To assess the impact of budesonide-formoterol on pulmonary ventilation function and prognosis in patients with mild-to-moderate acute exacerbations of bronchial asthma. A retrospective analysis was conducted on clinical data from 232 patients with acute exacerbations of bronchial asthma. These patients were divided into 2 groups based on their treatment: a control group (n=104) receiving budesonide dry powder inhalation and an observation group (n=107) receiving budesonide-formoterol dry powder inhalation. Clinical efficacy and safety indicators were compared. The results showed that the total treatment effectiveness rate in the observation group was significantly higher than that in the control group. Following treatment, the observation group exhibited significantly higher scores in the Asthma Quality of Life Questionnaire (AQLQ), as well as improved levels of forced expiratory volume in one second (FEV1), forced vital capacity (FVC), and peak expiratory flow (PEF), compared to the control group. Moreover, levels of tumor necrosis factor-alpha, interleukin-6, and C-reactive protein were significantly lower in the observation group. The incidence of adverse reactions between groups was comparable.

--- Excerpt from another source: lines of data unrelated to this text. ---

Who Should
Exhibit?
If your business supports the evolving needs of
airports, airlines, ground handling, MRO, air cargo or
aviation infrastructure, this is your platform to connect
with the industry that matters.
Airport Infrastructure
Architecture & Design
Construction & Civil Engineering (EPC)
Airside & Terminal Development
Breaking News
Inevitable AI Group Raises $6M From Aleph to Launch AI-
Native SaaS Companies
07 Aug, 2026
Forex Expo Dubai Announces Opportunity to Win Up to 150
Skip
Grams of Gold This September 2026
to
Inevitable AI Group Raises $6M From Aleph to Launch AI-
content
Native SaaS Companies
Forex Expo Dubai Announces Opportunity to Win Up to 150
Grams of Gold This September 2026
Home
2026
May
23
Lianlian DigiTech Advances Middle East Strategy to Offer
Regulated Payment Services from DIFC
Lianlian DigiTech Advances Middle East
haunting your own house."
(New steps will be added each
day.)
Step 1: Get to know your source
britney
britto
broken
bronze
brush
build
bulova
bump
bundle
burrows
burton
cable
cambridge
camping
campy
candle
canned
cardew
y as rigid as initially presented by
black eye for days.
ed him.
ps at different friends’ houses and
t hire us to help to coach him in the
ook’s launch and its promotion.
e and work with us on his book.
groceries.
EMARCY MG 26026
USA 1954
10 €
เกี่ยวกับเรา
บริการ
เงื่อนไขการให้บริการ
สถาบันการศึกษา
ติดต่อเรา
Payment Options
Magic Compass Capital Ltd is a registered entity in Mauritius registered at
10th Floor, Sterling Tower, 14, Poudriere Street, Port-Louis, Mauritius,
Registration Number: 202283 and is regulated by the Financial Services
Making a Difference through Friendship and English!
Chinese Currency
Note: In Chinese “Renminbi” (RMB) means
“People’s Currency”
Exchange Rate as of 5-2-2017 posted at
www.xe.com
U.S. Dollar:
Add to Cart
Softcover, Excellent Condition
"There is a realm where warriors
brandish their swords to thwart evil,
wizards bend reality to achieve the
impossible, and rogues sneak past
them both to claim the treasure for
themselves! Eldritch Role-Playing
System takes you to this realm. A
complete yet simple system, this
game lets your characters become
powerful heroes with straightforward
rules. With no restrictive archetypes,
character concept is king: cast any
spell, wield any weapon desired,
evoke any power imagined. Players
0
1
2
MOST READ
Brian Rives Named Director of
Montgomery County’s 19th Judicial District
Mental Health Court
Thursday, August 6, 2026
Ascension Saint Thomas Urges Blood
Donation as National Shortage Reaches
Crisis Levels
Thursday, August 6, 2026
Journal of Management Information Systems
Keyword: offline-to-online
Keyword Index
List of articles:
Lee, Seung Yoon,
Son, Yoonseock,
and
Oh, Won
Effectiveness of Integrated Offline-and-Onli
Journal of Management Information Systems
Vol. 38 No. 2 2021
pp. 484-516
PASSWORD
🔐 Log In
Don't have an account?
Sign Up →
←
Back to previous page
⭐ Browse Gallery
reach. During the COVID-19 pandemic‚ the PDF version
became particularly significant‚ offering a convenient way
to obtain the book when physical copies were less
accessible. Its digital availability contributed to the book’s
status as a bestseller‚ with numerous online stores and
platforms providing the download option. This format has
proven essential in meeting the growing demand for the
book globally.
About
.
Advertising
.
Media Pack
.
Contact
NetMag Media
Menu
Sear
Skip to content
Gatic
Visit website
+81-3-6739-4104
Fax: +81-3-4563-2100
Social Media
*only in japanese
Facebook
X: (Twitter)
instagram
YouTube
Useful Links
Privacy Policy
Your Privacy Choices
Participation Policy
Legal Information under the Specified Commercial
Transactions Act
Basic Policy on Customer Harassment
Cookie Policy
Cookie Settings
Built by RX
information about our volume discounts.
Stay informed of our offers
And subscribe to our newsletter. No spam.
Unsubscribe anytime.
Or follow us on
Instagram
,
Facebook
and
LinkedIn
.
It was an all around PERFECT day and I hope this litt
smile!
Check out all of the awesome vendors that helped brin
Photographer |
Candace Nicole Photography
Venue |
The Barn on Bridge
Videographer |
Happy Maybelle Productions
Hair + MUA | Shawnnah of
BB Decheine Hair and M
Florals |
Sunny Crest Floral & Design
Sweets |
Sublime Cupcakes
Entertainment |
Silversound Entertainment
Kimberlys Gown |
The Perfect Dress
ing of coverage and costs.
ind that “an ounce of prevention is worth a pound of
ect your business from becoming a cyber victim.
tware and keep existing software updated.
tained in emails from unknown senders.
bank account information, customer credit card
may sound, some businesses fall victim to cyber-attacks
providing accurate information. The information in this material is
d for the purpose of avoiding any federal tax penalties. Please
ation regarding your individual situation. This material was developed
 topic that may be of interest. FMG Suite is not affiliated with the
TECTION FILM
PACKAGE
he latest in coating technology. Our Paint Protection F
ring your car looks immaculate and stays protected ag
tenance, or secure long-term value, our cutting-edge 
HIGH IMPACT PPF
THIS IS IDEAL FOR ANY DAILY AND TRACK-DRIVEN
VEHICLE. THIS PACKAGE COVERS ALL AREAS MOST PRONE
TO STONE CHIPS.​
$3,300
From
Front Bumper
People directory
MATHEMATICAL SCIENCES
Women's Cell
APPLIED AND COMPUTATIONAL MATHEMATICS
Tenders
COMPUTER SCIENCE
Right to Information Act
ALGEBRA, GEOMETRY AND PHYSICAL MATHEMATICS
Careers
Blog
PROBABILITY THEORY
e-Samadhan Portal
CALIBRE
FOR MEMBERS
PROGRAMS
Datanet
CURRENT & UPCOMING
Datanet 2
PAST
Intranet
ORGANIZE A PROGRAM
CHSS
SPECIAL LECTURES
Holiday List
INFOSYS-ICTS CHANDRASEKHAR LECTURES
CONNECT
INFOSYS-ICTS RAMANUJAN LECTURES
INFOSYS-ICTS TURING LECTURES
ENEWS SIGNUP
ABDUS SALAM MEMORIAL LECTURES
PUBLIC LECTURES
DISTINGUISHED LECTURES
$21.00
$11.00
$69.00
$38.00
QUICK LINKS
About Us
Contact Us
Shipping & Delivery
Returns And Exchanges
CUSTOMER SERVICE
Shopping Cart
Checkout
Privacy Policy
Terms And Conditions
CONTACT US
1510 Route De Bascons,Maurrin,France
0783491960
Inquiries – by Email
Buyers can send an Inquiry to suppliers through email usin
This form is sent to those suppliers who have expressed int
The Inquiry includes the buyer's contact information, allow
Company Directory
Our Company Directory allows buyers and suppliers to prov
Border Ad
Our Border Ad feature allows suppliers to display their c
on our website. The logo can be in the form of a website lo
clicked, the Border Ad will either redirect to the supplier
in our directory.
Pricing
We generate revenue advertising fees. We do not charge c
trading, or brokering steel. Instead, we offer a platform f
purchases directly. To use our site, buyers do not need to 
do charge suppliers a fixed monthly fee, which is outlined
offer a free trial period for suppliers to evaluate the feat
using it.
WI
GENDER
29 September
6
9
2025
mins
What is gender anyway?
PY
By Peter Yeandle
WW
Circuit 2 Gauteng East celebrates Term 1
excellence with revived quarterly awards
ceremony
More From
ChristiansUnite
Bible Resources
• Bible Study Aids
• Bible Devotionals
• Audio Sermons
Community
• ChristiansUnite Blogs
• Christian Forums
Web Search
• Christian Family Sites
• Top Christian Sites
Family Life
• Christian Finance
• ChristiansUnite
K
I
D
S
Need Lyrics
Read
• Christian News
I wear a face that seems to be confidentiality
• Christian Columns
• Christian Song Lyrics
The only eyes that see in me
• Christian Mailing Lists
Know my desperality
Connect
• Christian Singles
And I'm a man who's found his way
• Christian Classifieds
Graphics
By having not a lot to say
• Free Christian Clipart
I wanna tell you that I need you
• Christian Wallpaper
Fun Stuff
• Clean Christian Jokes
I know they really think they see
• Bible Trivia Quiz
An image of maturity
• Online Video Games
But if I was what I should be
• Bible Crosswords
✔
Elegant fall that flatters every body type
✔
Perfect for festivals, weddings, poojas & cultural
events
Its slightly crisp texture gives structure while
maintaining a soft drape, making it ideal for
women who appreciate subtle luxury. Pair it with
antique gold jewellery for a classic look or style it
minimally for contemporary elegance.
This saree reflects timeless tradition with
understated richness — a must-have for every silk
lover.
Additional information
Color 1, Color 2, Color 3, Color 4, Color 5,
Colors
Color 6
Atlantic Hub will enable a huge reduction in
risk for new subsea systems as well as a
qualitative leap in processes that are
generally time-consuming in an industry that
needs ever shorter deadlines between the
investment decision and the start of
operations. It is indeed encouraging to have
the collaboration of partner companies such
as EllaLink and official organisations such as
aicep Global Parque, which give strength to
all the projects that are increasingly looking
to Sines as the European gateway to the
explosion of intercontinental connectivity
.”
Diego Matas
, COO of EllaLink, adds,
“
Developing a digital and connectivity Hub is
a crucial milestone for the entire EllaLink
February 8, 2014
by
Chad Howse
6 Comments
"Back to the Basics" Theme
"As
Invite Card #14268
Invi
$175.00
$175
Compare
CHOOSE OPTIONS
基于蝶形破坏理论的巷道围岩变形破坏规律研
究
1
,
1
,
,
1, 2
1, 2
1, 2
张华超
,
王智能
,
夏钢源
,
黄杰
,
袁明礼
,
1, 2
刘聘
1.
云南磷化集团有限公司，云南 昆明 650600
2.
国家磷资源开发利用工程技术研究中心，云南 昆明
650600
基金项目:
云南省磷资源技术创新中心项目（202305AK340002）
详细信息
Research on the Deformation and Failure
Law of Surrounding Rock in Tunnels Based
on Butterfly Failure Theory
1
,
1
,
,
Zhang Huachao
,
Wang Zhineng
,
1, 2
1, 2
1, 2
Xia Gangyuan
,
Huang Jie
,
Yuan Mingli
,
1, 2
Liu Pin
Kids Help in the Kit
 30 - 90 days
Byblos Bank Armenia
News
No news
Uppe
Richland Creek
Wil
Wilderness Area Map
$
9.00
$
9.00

Based on these findings, the application of budesonide-formoterol demonstrated significant effectiveness in patients with mild-to-moderate acute exacerbations of bronchial asthma. The combination therapy led to improved clinical outcomes, including enhanced pulmonary ventilation function and reduced inflammatory markers. Importantly, the safety profile of budesonideformoterol was comparable to that of budesonide monotherapy. These results highlight the potential benefits of using budesonide-formoterol as an alternative treatment option for patients experiencing acute exacerbations of mild-to-moderate bronchial asthma.